> Exercise instructions:
Set down the data below exactly; pictures stay out.

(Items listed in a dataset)
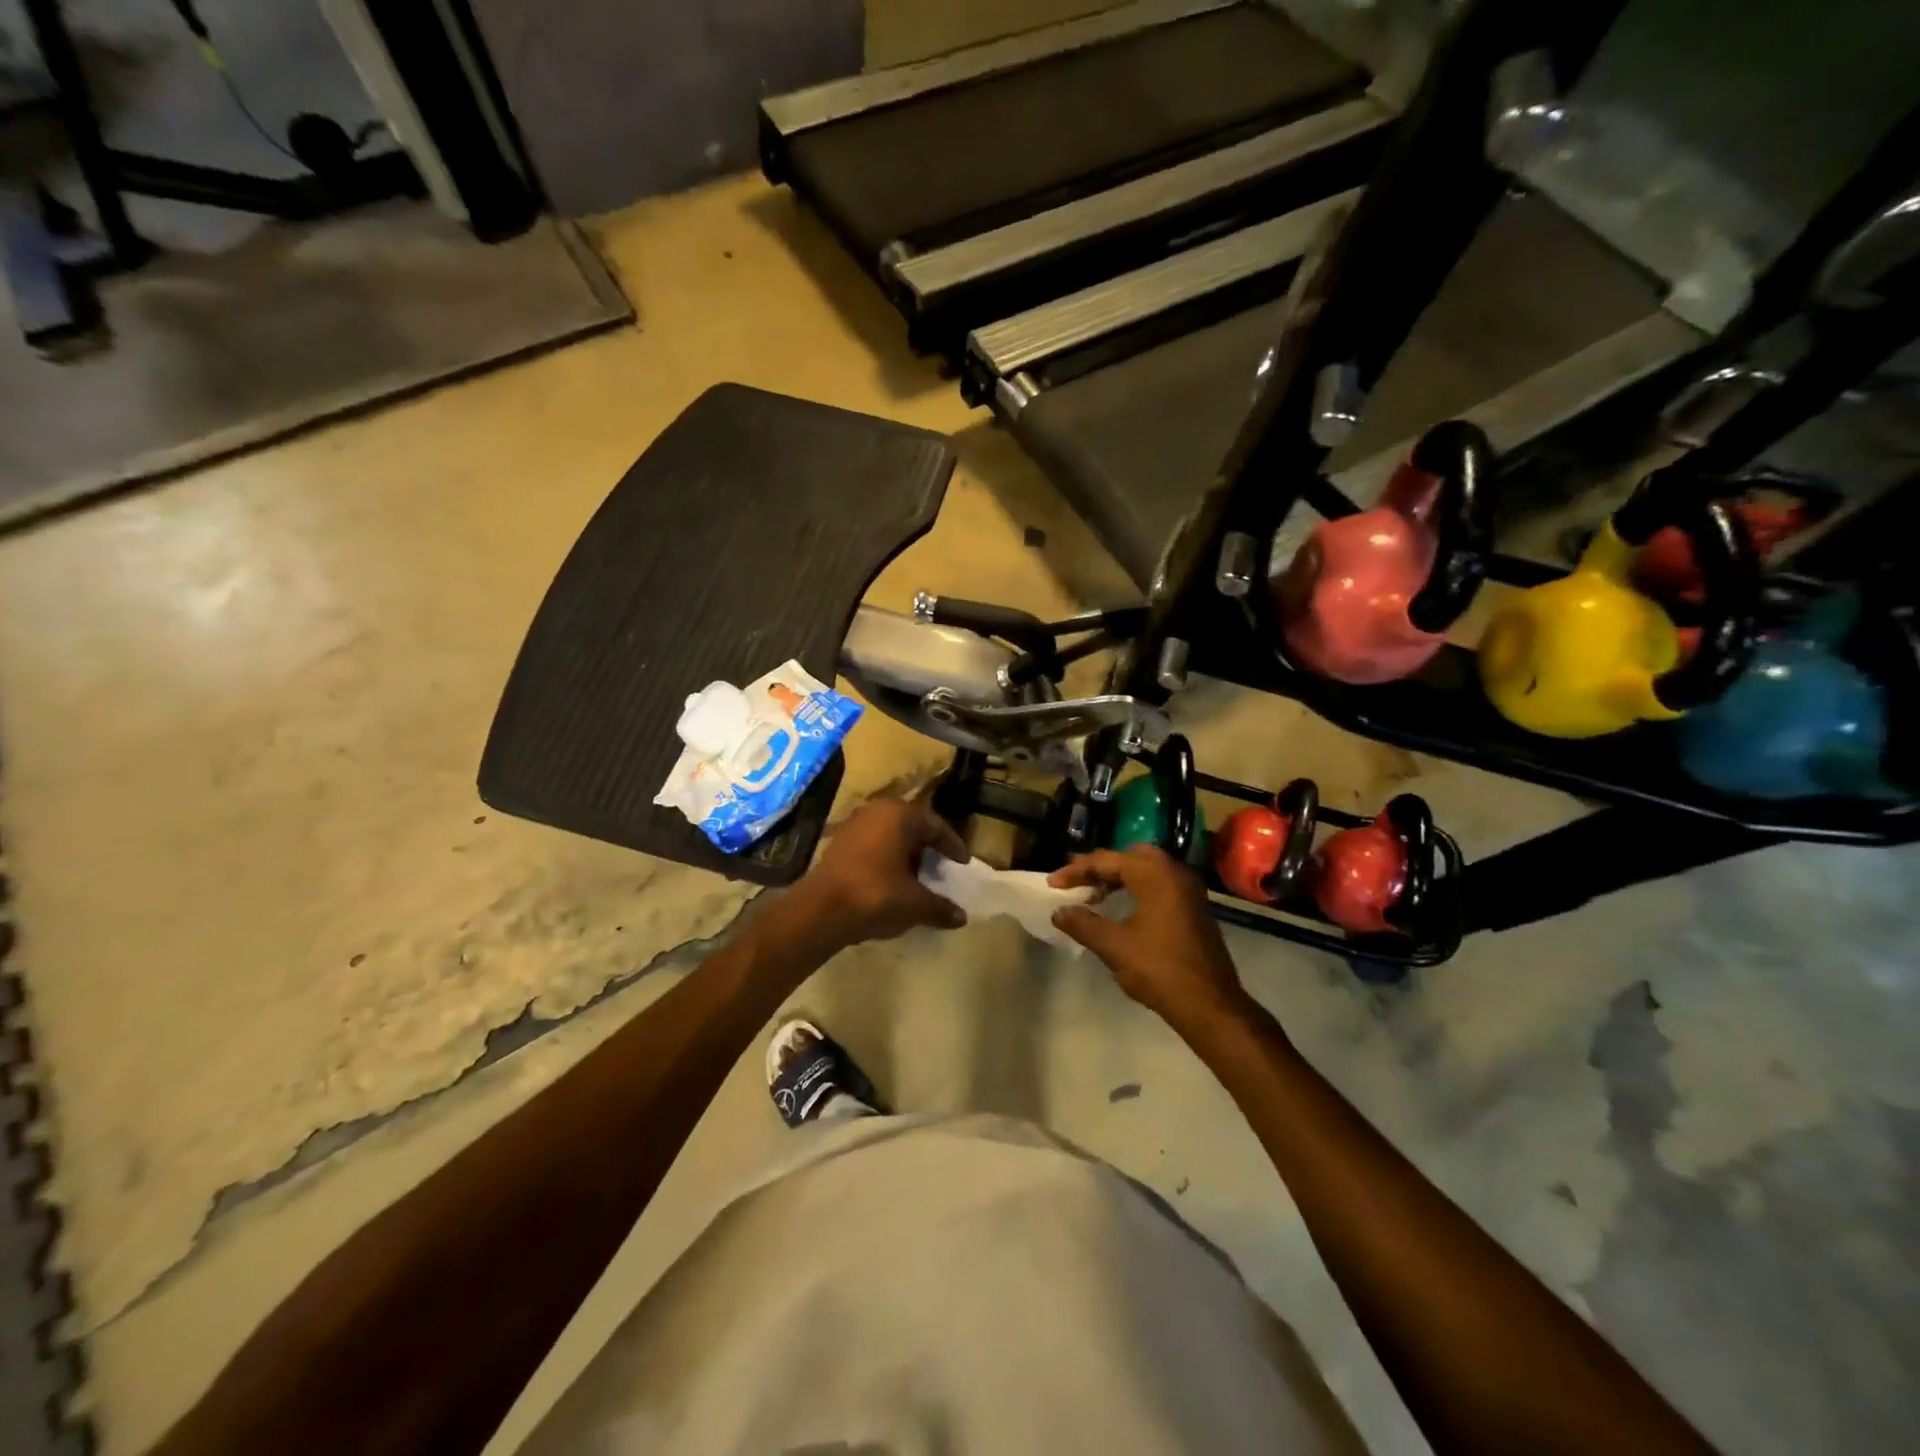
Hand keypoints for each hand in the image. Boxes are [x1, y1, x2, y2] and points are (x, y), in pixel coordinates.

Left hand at [797, 799, 970, 945]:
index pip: (936, 826)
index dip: (952, 846)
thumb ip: (941, 907)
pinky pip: (871, 846)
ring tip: (916, 878)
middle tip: (940, 868)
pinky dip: (884, 860)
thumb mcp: (915, 904)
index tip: (963, 863)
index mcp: (900, 815)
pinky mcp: (837, 843)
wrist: (820, 910)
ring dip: (904, 854)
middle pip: (911, 828)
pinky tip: (890, 882)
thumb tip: (961, 918)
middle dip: (926, 848)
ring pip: (889, 836)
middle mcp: (876, 811)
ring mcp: (853, 825)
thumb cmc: (876, 895)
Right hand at [1049, 847, 1246, 1027]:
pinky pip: (1160, 885)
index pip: (1108, 860)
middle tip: (1077, 883)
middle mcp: (1175, 873)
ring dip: (1119, 879)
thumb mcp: (1114, 946)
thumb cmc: (1159, 969)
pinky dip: (1137, 889)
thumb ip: (1083, 924)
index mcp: (1155, 874)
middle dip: (1101, 868)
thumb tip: (1059, 912)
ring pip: (1147, 870)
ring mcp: (1189, 891)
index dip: (1076, 871)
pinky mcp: (1194, 908)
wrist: (1210, 1005)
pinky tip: (1122, 911)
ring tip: (1094, 897)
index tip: (1052, 885)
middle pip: (1130, 857)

> Response:
Hand keypoints for each hand in the image. Boxes are [x1, y1, x2, y2] and points are (x, y), in pixel coordinates.

Left hand at [797, 799, 970, 945]:
index pip: (936, 826)
index dip: (952, 846)
thumb ip: (941, 907)
pinky pip: (871, 846)
ring tip: (916, 878)
middle tip: (940, 868)
pinky dip: (884, 860)
thumb mcp: (915, 904)
index tip: (963, 863)
index mcp: (900, 815)
pinky mcp: (837, 843)
wrist: (820, 910)
ring dip: (904, 854)
middle pip: (911, 828)
pinky tip: (890, 882)
thumb tip: (961, 918)
middle dip: (926, 848)
ring pip: (889, 836)
middle mcp: (876, 811)
ring mcp: (853, 825)
thumb cmc: (876, 895)
Right hand at [1049, 847, 1246, 1027]:
pinky pip: (1160, 885)
index pip: (1108, 860)
middle tip: (1077, 883)
middle mcp: (1175, 873)
ring dip: (1119, 879)
thumb mcp: (1114, 946)
thumb cmc: (1159, 969)
pinky dip: (1137, 889)
thumb ip: (1083, 924)
index mcp: (1155, 874)
middle dip: (1101, 868)
thumb tip: (1059, 912)
ring pip: (1147, 870)
ring mcp: (1189, 891)
index dip: (1076, 871)
pinky mcp: (1194, 908)
wrist: (1210, 1005)
pinky tip: (1122, 911)
ring tip: (1094, 897)
index tip: (1052, 885)
middle pip: (1130, 857)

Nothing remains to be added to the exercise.